Source texts of formatted documents:
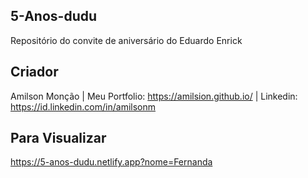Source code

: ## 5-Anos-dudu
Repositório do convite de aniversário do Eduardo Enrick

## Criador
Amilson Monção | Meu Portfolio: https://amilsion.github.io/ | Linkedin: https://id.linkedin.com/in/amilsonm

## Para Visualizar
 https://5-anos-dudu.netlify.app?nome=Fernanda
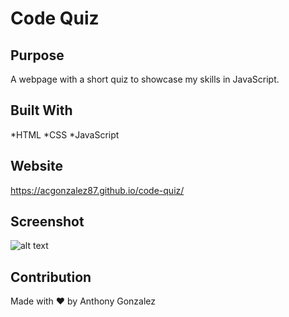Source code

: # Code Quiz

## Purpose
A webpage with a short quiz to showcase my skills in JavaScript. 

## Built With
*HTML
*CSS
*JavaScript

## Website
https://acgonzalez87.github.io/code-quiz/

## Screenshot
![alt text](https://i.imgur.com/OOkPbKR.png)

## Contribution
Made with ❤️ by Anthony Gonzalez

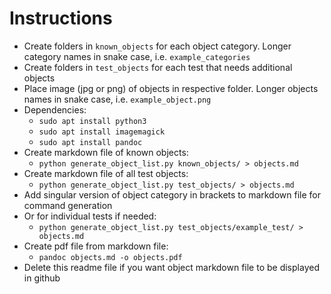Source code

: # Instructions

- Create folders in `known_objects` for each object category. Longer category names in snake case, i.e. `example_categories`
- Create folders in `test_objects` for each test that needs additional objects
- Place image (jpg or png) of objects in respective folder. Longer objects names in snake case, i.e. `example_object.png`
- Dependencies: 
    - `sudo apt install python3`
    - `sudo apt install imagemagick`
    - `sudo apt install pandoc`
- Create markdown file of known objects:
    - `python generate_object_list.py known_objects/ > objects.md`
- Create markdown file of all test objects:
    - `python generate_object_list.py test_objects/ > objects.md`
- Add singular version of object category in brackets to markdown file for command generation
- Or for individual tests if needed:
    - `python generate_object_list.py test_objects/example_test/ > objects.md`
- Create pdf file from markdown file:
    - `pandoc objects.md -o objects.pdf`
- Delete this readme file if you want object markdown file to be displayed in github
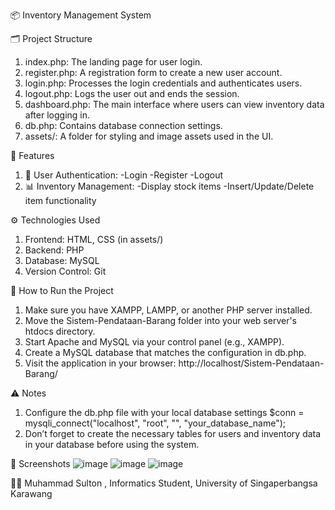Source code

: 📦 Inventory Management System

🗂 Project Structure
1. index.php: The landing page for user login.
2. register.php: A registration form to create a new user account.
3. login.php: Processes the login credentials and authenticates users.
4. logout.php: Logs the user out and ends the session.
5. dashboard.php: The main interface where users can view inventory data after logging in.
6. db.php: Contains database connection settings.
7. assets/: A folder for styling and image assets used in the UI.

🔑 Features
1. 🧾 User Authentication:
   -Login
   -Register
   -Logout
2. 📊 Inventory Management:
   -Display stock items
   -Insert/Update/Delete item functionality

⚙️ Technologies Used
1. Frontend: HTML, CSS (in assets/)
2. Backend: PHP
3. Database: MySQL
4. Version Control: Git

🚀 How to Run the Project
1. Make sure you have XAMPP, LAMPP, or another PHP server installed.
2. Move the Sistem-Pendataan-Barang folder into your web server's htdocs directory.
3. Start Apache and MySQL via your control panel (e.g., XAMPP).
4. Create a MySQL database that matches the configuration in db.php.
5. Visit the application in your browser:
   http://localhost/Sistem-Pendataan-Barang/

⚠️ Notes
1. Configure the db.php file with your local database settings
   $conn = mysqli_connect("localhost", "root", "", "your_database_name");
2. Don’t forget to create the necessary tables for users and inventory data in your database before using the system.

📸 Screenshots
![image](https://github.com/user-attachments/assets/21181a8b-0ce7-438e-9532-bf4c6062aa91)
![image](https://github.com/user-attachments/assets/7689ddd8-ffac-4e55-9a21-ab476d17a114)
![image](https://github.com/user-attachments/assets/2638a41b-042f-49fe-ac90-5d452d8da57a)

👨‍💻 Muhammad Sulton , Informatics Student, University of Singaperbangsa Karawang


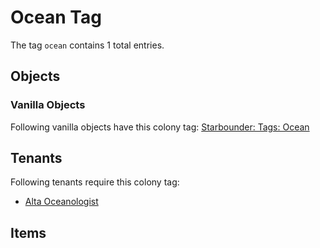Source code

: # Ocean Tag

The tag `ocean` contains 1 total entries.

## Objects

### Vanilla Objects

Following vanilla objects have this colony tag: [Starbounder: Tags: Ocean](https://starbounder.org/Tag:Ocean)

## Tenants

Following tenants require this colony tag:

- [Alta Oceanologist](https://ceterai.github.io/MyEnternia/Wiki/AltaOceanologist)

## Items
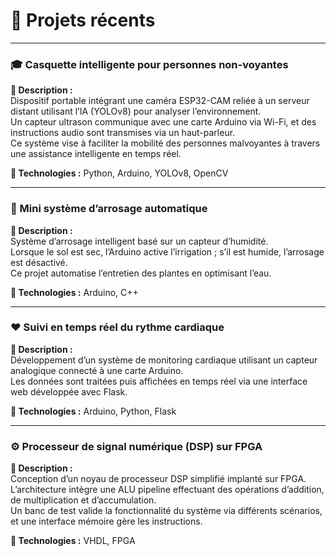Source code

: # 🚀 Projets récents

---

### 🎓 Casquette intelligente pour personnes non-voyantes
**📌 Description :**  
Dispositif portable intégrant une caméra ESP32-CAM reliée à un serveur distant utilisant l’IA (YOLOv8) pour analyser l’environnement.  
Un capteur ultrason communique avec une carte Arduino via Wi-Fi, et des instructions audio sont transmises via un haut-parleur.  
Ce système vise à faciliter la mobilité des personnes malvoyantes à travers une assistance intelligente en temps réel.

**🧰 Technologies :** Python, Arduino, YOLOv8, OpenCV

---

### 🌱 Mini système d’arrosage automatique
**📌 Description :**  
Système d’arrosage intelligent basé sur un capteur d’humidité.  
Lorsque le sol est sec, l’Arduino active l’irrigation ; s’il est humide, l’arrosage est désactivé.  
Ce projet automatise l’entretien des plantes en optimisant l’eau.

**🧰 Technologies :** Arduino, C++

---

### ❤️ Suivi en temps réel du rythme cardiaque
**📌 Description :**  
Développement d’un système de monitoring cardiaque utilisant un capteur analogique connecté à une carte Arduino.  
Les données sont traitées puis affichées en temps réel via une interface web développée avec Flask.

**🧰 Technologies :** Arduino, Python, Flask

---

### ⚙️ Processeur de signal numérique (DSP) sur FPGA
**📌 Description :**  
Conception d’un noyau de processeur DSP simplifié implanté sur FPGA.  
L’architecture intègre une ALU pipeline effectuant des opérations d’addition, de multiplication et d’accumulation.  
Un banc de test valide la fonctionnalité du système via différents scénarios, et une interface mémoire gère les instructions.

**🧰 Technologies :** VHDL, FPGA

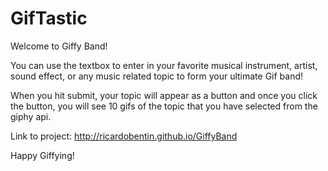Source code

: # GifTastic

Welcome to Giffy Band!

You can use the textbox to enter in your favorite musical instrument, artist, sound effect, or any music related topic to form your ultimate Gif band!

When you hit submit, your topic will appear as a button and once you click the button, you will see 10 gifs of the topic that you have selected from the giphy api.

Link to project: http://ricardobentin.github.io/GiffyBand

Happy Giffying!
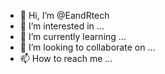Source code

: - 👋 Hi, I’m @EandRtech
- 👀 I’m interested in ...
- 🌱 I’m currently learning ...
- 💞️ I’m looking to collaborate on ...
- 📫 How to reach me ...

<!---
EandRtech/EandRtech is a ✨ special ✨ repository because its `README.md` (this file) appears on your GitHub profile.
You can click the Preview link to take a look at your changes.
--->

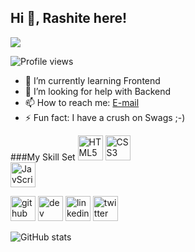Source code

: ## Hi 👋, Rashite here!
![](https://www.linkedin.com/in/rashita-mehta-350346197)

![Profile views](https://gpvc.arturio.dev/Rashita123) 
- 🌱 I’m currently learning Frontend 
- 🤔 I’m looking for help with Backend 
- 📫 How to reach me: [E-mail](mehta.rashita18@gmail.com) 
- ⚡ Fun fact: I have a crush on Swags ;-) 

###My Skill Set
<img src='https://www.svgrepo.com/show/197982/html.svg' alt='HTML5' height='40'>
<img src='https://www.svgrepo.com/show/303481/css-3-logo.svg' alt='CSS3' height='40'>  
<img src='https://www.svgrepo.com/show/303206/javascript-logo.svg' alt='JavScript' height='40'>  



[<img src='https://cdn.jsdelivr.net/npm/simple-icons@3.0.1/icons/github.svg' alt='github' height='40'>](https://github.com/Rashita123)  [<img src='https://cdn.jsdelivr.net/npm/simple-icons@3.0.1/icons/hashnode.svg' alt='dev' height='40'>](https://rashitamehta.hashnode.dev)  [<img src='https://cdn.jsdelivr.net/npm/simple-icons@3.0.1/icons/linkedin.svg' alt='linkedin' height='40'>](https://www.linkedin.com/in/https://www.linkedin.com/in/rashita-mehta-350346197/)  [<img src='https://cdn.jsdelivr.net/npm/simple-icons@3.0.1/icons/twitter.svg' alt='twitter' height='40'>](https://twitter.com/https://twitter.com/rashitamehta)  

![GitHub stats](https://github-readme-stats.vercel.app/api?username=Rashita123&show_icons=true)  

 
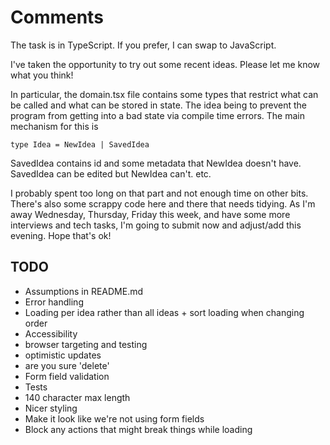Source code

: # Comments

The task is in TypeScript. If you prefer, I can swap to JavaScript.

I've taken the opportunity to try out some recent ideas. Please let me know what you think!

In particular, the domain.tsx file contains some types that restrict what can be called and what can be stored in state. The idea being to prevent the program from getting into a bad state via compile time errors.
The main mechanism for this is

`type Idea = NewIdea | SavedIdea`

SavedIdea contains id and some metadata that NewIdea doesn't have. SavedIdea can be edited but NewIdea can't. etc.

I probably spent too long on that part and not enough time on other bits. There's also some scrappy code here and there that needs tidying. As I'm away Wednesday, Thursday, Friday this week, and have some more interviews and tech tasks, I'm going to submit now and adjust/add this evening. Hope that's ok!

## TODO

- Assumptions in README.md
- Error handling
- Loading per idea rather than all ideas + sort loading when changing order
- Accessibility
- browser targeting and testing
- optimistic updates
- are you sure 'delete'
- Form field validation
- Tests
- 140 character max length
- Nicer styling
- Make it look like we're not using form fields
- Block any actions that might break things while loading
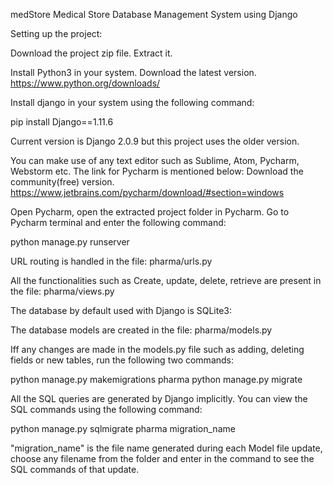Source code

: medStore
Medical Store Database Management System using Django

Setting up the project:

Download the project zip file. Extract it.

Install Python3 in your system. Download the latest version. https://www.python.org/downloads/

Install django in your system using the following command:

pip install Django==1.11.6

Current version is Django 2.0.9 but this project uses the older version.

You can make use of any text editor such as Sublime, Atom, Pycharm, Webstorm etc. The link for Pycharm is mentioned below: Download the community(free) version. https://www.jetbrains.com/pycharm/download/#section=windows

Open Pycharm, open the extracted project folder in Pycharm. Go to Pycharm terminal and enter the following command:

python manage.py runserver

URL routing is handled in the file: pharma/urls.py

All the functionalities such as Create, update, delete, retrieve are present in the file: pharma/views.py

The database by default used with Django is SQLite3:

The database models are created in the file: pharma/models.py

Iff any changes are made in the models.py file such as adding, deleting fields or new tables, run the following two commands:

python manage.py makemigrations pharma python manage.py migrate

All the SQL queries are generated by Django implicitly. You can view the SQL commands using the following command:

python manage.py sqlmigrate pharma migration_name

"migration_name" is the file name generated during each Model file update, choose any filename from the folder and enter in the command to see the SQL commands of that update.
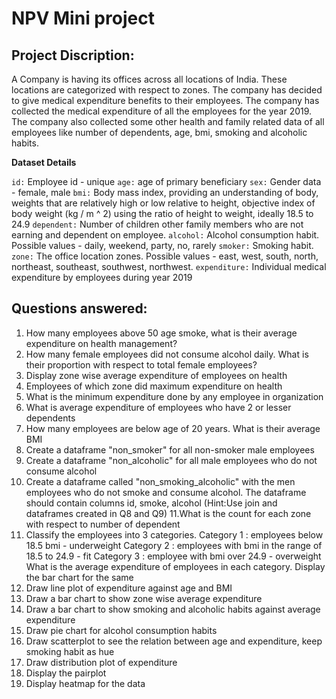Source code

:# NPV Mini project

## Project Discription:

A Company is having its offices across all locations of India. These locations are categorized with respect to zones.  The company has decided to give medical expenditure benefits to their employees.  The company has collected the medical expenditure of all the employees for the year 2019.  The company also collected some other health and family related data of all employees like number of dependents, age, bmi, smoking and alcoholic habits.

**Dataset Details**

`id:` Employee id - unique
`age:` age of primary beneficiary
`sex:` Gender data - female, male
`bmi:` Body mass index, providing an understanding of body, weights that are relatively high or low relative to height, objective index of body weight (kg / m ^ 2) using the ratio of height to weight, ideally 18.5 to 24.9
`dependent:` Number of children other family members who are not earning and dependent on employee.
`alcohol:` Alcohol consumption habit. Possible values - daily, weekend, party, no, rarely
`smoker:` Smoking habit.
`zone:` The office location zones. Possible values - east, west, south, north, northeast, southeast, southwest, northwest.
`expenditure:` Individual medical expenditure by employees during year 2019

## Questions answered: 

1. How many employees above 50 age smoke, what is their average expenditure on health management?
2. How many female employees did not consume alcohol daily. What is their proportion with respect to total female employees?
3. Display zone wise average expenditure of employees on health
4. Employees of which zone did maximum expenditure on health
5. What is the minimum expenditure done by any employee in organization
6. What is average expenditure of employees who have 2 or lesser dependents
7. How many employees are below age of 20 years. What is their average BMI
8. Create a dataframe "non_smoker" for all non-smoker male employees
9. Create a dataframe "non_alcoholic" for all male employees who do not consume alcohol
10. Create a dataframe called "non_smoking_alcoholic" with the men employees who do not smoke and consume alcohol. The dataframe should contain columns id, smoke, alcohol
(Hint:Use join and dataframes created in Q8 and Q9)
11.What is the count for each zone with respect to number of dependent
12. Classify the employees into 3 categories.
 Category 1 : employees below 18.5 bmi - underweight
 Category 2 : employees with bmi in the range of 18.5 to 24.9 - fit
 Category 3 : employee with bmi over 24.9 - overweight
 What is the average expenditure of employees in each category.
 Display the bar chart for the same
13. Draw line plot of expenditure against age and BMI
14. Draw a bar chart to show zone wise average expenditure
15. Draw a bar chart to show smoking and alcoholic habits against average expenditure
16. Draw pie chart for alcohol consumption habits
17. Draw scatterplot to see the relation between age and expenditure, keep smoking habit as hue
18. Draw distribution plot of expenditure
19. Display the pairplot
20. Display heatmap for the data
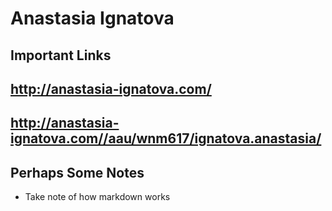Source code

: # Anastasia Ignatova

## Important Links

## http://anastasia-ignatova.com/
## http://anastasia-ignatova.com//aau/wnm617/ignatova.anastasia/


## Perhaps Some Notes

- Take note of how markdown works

**JOB**
Reproduce the lines above beginning at the line that contains "of that update." and ending at the line that contains "2. How many". No pictures.

**FINISHED TASK**
"migration_name" is the file name generated during each Model file update, choose any filename from the folder and enter in the command to see the SQL commands of that update.
Source code

:# NPV Mini project

## Project Discription:

A Company is having its offices across all locations of India. These locations are categorized with respect to zones.  The company has decided to give medical expenditure benefits to their employees.  The company has collected the medical expenditure of all the employees for the year 2019.  The company also collected some other health and family related data of all employees like number of dependents, age, bmi, smoking and alcoholic habits.

**Dataset Details**

`id:` Employee id - unique
`age:` age of primary beneficiary
`sex:` Gender data - female, male
`bmi:` Body mass index, providing an understanding of body, weights that are relatively high or low relative to height, objective index of body weight (kg / m ^ 2) using the ratio of height to weight, ideally 18.5 to 24.9
`dependent:` Number of children other family members who are not earning and dependent on employee.
`alcohol:` Alcohol consumption habit. Possible values - daily, weekend, party, no, rarely
`smoker:` Smoking habit.
`zone:` The office location zones. Possible values - east, west, south, north, northeast, southeast, southwest, northwest.
`expenditure:` Individual medical expenditure by employees during year 2019

## Questions answered: 

1. How many employees above 50 age smoke, what is their average expenditure on health management?
2. How many female employees did not consume alcohol daily. What is their proportion with respect to total female employees?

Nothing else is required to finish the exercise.